Çalışma kapsamında Lisans Öğretim programı incelendiğinde BEP hazırlama ve uygulamayla ilgili sadece “Öğretimi Bireyselleştirme ve Uyarlama” adlı seçmeli bir dersin var olduğu belirlenmiştir. Fen Bilgisi öğretmenliği lisans mezunlarının dolayısıyla Fen Bilgisi ders öğretmenlerinin tamamının, üniversitede aldıkları mesleki eğitimde zorunlu bir ders değil seçmeli bir ders olmasından dolayı bu dersi almadıkları ortadadır. Ek olarak, belirtilmelidir ki; hem seçmeli olması nedeniyle tüm Fen bilgisi öğretmen adaylarının almadığı, hem de teorik nitelikte bir ders olması nedeniyle Fen bilgisi öğretmen adaylarına uygulama fırsatı tanınmadığı belirlenmiştir. Ayrıca BEP gereksinimi olan tüm öğrenciler için genel bilgiler verildiği, özel yetenekli öğrenciler için hiçbir konu içermediği tespit edilmiştir. Ayanoğlu ve Gür-Erdoğan’ın (2019) tarafından okul yöneticileri ile yapılan çalışmada yöneticelerin çoğunun özel gereksinimli öğrenciler için BEPhazırlanması ve uygulanması konusunda daha önce eğitim almadıkları belirlenmiştir.
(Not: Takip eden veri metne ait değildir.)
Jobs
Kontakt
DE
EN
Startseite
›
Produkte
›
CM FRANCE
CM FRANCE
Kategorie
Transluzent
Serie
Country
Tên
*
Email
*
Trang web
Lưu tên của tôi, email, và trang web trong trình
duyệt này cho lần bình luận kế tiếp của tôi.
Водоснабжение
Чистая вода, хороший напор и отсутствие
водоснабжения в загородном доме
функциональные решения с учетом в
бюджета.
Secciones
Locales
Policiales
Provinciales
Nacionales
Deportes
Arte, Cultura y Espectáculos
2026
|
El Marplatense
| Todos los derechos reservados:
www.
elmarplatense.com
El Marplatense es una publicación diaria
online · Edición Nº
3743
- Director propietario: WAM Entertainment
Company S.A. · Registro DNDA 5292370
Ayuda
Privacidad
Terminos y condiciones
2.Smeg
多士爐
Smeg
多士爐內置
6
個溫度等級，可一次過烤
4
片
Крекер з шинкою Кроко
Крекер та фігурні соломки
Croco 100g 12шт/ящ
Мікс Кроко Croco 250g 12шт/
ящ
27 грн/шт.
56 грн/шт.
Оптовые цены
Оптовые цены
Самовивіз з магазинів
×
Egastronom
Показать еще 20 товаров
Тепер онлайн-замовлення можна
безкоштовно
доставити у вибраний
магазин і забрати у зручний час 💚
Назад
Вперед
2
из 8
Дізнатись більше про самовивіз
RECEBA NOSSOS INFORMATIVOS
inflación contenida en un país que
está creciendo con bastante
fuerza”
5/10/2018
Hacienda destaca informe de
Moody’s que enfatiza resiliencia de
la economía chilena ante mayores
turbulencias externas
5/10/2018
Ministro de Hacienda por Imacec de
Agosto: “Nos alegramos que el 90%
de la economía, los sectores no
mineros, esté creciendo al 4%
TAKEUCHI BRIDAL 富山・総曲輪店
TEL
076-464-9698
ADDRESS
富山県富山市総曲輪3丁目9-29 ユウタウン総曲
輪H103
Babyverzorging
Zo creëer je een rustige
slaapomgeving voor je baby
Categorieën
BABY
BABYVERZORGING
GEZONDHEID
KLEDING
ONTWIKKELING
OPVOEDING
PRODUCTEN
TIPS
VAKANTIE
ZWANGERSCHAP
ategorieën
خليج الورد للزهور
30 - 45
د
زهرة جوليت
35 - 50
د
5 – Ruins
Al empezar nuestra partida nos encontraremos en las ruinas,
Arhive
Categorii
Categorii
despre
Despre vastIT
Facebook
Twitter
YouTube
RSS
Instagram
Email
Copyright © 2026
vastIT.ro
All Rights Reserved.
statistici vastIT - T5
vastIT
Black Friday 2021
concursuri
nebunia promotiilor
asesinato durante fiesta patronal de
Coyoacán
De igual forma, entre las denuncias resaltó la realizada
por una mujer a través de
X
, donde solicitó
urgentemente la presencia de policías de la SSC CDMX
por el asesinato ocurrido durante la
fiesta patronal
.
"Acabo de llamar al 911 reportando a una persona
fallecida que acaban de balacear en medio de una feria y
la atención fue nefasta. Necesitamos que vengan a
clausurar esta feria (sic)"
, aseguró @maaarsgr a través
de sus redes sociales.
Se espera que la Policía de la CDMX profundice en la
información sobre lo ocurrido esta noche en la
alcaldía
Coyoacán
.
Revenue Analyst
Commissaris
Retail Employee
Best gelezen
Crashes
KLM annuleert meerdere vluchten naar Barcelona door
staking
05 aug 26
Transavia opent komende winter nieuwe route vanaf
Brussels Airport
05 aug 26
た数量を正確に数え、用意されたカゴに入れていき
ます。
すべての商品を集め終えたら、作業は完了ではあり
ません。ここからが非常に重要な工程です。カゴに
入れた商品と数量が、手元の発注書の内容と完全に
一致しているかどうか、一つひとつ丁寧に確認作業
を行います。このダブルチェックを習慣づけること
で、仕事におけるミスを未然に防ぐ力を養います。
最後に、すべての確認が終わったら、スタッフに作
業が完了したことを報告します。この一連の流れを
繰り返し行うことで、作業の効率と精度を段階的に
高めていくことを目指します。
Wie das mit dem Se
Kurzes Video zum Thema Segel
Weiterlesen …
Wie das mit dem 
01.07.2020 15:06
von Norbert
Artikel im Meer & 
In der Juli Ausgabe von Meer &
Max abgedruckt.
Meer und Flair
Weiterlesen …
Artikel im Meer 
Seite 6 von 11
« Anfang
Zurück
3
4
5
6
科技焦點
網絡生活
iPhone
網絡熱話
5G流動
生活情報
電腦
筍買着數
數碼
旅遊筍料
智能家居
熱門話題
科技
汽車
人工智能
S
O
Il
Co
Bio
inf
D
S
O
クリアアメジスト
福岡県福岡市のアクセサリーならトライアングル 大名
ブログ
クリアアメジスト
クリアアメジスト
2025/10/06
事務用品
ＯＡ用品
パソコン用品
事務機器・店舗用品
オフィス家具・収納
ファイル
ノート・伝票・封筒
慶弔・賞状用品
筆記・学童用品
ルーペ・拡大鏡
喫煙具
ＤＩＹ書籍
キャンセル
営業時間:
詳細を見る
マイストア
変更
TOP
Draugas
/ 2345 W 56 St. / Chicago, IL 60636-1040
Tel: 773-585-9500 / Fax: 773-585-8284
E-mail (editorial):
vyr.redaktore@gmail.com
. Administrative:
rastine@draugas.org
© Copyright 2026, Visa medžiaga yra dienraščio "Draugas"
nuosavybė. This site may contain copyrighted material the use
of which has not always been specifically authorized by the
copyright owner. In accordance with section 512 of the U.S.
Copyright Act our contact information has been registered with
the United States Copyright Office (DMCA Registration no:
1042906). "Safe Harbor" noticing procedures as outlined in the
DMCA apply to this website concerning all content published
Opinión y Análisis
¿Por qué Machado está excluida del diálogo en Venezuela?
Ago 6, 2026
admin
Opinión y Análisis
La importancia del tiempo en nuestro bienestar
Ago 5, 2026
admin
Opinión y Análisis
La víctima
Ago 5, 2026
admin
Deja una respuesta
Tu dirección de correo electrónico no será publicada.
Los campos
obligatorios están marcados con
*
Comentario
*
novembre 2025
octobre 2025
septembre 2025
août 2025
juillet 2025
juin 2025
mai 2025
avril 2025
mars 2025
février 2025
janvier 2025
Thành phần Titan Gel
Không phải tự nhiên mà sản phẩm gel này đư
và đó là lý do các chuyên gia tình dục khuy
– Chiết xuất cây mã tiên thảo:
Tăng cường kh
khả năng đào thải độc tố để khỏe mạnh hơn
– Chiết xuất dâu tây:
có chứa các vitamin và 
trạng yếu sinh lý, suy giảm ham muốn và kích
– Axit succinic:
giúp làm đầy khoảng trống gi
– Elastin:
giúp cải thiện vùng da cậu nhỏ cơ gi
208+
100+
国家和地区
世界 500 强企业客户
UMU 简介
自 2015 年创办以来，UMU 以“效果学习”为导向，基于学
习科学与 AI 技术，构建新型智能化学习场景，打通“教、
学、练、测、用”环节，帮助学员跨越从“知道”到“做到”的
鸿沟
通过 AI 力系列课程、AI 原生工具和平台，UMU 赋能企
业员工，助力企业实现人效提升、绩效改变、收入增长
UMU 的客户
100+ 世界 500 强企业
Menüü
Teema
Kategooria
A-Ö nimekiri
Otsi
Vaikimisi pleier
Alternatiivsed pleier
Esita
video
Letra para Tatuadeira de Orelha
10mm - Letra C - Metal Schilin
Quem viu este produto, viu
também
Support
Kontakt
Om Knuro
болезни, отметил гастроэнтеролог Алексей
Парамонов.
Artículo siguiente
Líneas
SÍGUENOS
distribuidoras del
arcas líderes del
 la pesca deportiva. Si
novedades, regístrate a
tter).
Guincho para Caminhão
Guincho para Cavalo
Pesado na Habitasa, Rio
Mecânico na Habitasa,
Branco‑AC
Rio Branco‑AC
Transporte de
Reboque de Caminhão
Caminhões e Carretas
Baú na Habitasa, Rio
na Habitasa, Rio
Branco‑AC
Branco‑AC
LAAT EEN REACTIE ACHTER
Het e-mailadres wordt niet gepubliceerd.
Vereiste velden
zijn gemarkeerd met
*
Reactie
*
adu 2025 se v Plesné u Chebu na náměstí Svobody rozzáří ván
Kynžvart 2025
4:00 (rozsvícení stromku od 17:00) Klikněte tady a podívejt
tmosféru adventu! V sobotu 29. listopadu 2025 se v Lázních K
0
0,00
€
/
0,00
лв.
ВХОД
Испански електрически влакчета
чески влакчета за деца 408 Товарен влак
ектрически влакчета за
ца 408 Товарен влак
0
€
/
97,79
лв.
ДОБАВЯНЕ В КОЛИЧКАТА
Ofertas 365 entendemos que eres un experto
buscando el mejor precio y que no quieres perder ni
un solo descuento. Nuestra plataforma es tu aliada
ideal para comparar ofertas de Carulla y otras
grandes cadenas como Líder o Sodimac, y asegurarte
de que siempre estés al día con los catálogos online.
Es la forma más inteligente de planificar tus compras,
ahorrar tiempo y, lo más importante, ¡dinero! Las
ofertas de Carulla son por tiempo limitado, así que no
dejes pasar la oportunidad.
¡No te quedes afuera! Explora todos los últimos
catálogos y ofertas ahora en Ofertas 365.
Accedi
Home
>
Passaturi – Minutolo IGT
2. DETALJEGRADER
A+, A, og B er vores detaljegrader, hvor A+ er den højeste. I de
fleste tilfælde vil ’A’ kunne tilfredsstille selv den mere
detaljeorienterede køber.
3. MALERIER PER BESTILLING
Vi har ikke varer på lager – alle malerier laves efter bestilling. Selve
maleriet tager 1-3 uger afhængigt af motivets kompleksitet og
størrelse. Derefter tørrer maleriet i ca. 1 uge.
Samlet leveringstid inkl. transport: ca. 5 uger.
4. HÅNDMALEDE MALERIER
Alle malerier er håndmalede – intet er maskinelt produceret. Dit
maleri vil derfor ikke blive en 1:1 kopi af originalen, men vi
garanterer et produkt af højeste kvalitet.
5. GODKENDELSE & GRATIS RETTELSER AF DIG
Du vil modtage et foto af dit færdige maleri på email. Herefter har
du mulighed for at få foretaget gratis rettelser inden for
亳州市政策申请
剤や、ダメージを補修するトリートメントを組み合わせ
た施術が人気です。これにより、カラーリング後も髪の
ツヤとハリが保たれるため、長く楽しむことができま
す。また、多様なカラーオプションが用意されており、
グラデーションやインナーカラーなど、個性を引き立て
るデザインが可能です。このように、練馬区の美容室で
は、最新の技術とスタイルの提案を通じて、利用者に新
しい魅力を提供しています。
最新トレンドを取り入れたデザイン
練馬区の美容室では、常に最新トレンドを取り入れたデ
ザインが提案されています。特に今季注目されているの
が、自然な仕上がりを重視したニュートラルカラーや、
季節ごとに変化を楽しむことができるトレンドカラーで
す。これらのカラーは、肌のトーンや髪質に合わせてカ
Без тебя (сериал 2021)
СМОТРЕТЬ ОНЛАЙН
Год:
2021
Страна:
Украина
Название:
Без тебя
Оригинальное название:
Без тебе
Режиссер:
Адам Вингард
Çalışma kapsamında elde edilen sonuçlar alt problemler dikkate alınarak ifade edilirse;

1. Eğitim Fakülteleri bünyesindeki Fen Bilimleri Öğretmenliği Ana Bilim Dallarınca 4 yıllık eğitim kapsamında kullanılan Öğretim Programı, özel gereksinimli çocukların eğitimine ilişkin gerekli içeriğe sahip değildir.

2. Söz konusu program, yetiştirdiği öğretmenlere, özel gereksinimli öğrencilerin tespiti ve eğitim süreçlerinin yönetilmesi için yeterli donanımı kazandıracak nitelikte değildir.

3. Eğitim Fakülteleri bünyesindeki Fen Bilimleri Öğretmenliği Ana Bilim Dalları mezunu öğretmenler, 4 yıllık üniversite eğitimleri boyunca aldıkları mesleki eğitim ile karşılaştıkları özel gereksinimli çocukları fark etmekte, doğru eğitim süreci için gereken stratejileri kurmakta, gerekli planlamaları ve içeriği geliştirmekte yeterli donanımı kazanabilecekleri bir program almamaktadır

4. Eğitim Fakülteleri bünyesindeki Fen Bilimleri Öğretmenliği Ana Bilim Dallarınca yetiştirilen öğretmenlerin aldığı 4 yıllık mesleki eğitim içeriği, özel eğitime gereksinim duyan özel yetenekli öğrencilere uygun BEP’i hazırlayabilmeleri, içeriğini tasarlayabilmeleri ve uygulayabilmelerinde yeterli olmadığı görülmektedir.